Whitehorse Daily Star

Lights of Life honour memories

It was a horrible Christmas season the Guttman family could never have imagined.

By Whitehorse Star on December 18, 2006

It was a horrible Christmas season the Guttman family could never have imagined.

On Dec. 21, 2005, the unimaginable happened when 15-year-old Tamara Guttman died suddenly of massive heart problems, leaving her mother and father, Lisa and Greg, along with her sister, Ashley.

Close to a year later, the three were among close to 70 people who turned up at the Elijah Smith Building for Hospice Yukon's Light of Life opening ceremony early Friday afternoon.

'This is one step for us to grieve,' Greg said in an interview following the ceremony. It's held each year by Hospice Yukon to honour the memories of relatives, friends or even pets people have lost.

As Kip Veale, the ceremony's MC and Hospice Yukon co-founder, noted at the beginning of the event, the holidays are a time to remember family and friends and gather together with them.

'Christmas can also be one of the most difficult seasons of the year,' she said. Each year, Veale added, Hospice Yukon offers the ceremony along with trees placed in various locations around the city so people can honour those they cared about.

The noon event was sprinkled with the sounds of the Persephone Singers, led by Barbara Chamberlain.

Greg was the first of three people to speak of the losses they had suffered, recalling his daughter's death nearly a year ago.

'We struggled through Christmas,' he said, as he remembered the assistance a Hospice Yukon volunteer named Anthony gave him in finding another father whose daughter had died.

It was the constant support of family, co-workers, friends and even his daughter's friends who have helped him, Lisa and Ashley through the grief.

Even after losing Tamara, her friends continue to come over to the Guttmans' house to spend time with the family.

Greg also lets the girls know when they visit if their boyfriends 'need a beating,' he'll be there for them, he said with a laugh.

Just before Tamara died, she had started going out with a young man, who, Greg said, had made her happy.

'I was happy for her and I was happy for him,' he said.

It was a good relationship he and his daughter had, often meeting halfway in what might normally be a dispute between a parent and teenager.

When she wanted to come home for the evening at 11 p.m. and he wanted her home at 10 p.m., for example, the end result would be a 10:30 p.m. curfew.

'We never had a fight,' he said.

One time he got a call from her when she was in Prince George, B.C., asking Greg if she could get a piercing. He gave her permission to do so.

With a lot of good, close friends, Tamara loved hip-hop dancing and all things outdoors, whether it be hunting, fishing, camping, snowboarding or snowmobiling.

The bereaved father also remembers never lying to his daughter, though he acknowledged he and her mother may have 'fooled her' sometimes, putting fake reindeer tracks in the yard to make her think that was where Santa had landed on Christmas Eve.

In short, Greg said, Tamara loved her family, friends and loved life.

In expressing his appreciation for Hospice Yukon, he also said how grateful he is to his wife and surviving daughter.

'I need them every day,' he said.

While the Guttmans had been set to be the first family to place a name on the children's tree, they opted instead to put Tamara's name on the adult tree, acknowledging that's what she would have wanted, Veale said following the ceremony.

Last year, as part of its Lights of Life, Hospice Yukon set up a display called Creative Expressions of Grief where people could bring in items which remind them of people they have lost.

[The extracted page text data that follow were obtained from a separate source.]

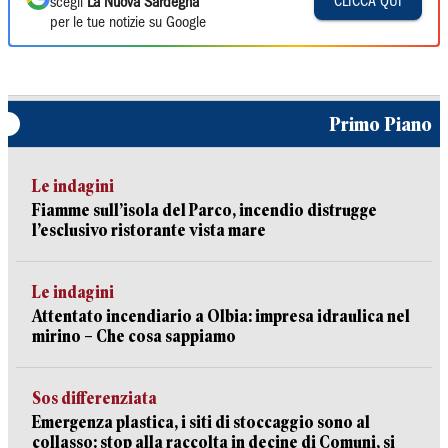
CLICCA QUI
scegli
La Nuova Sardegna
per le tue notizie su Google
Primo Piano
Le indagini
Fiamme sull’isola del Parco, incendio distrugge
l’esclusivo ristorante vista mare
Le indagini
Attentato incendiario a Olbia: impresa idraulica nel
mirino – Che cosa sappiamo
Sos differenziata
Emergenza plastica, i siti di stoccaggio sono al
collasso: stop alla raccolta in decine di Comuni, si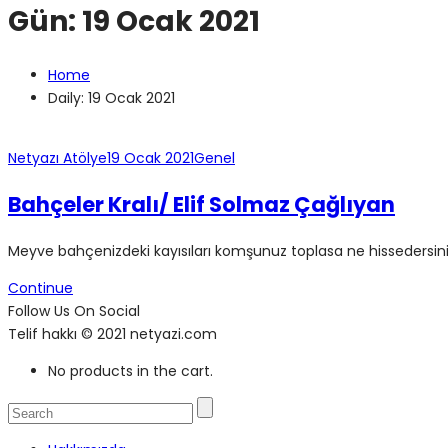
Gün:
19 Ocak 2021
Home
Daily: 19 Ocak 2021
Netyazı Atölye
19 Ocak 2021
Genel
Bahçeler Kralı/ Elif Solmaz Çağlıyan
Meyve bahçenizdeki kayısıları komşunuz toplasa ne hissedersiniz? 
Continue
Follow Us On Social
Telif hakkı © 2021 netyazi.com
No products in the cart.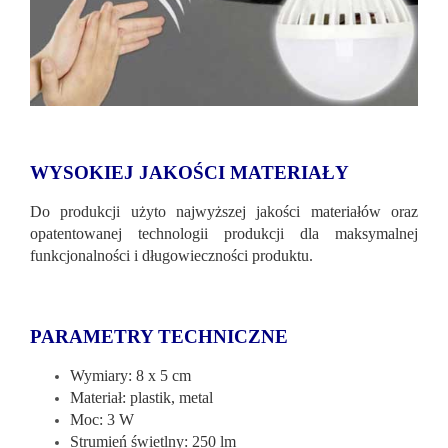
WYSOKIEJ JAKOŚCI MATERIAŁY
Do produkcji użyto najwyższej jakości materiałów oraz
opatentowanej technologii produkcji dla maksymalnej
funkcjonalności i długowieczności produktu.
PARAMETRY TECHNICZNE
Wymiary: 8 x 5 cm
Materiał: plastik, metal
Moc: 3 W
Strumień świetlny: 250 lm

It's a tradition which is continuing this year.

Tracy Erman, a volunteer with Hospice Yukon, was the first to show her Creative Expression to the crowd gathered at the ceremony, bringing with her a butterfly in honour of her aunt.

Before she could begin telling her aunt's story though, she was in tears.

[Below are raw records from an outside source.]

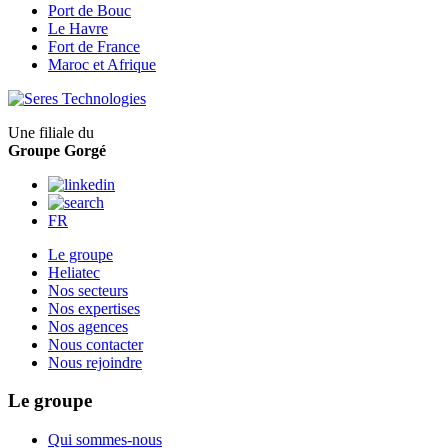
Port de Bouc
Le Havre
Fort de France
Maroc et Afrique
Une filiale du
Groupe Gorgé
FR
Le groupe
Heliatec
Nos secteurs
Nos expertises
Nos agences
Nous contacter
Nous rejoindre
Le groupe
Qui sommes-nous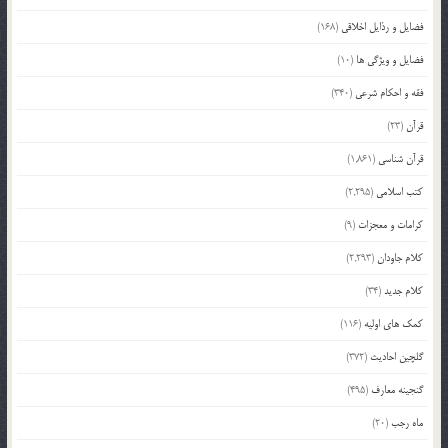
فضایل و رذایل اخلاقی
(168)
فضایل و ویژگی ها
(10)
فقه و احکام شرعی
(340)
قرآن
(23)
قرآن شناسی
(1,861)
کتب اسلامی
(2,295)
کرامات و معجزات
(9)
کلام جاودان
(2,293)
کلام جدید
(34)
کمک های اولیه
(116)
گلچین احادیث
(372)
گنجینه معارف
(495)
ماه رجب
(20)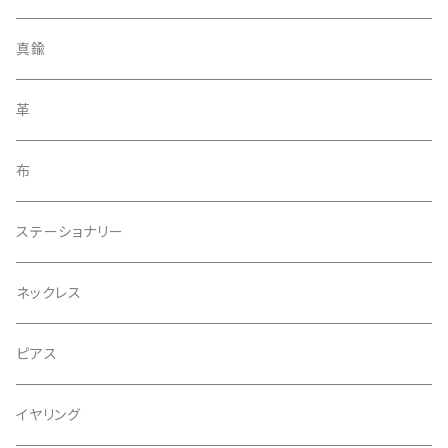
ストラップ
真鍮
ブローチ
革
アクセサリー
布
ヘアゴム
ステーショナリー
ネックレス
ピアス
イヤリング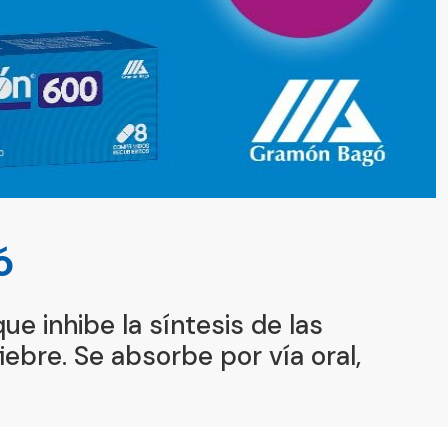
ó
ue inhibe la síntesis de las
fiebre. Se absorbe por vía oral,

'She danced to the beat of her own drummer,' Erman said after pausing for a moment.

It was her aunt, who struggled through years of cancer, who inspired Erman to come up to the Yukon several years ago.

Her aunt also told her she got through the chemotherapy by thinking of each drop as a butterfly that would take the cancer away so she would get well again.

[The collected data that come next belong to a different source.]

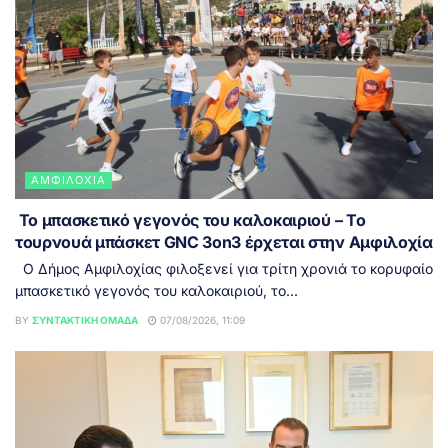
ΑΜΦΙΛΟΧΊΑ
Το μπασκετικό γεγονός του καλοκαιριού – Το
τουρνουά μπάσκετ GNC 3on3 έρχεται στην Αμφιλοχία
Ο Δήμος Αμφιλοχίας φιλοξενεί για τρίτη χρονιά το κορυφαίο
μπασκετικό γεγονός του καλοκαιριού, το...
BY
ΣΥΝΤΑΚΤΙΚΉ ΟΜΆΔΑ
07/08/2026, 11:09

Karen Laprairie, another volunteer with the group, was the next to show her Creative Expression in honour of her grandmother, an avid quilter.

Living 45 minutes away from her grandmother, Laprairie remembers crawling under large quilts, which took up the whole living room, to get through the house.

'My grandmother taught me so many things,' she said, remembering lessons on sewing and quilting.

In honour of that, Laprairie brought in a mason jar displaying bits of her grandmother's crafts, her mother sent her that she normally keeps at her bedside.

'It's amazing how many memories it brings back,' she said.

As the ceremony came to a close, families and friends were invited to place the name of a loved one on the trees while the Persephone Singers continued their songs.

For those who couldn't make the ceremony, trees will continue to be displayed at the Elijah Smith Building, Whitehorse General Hospital, Macaulay Lodge, Copper Ridge Place, the Whitehorse Correctional Centre, Blue Feather Youth Centre and Hospice House, among other sites around Whitehorse this week. Residents can place the names of loved ones on the trees.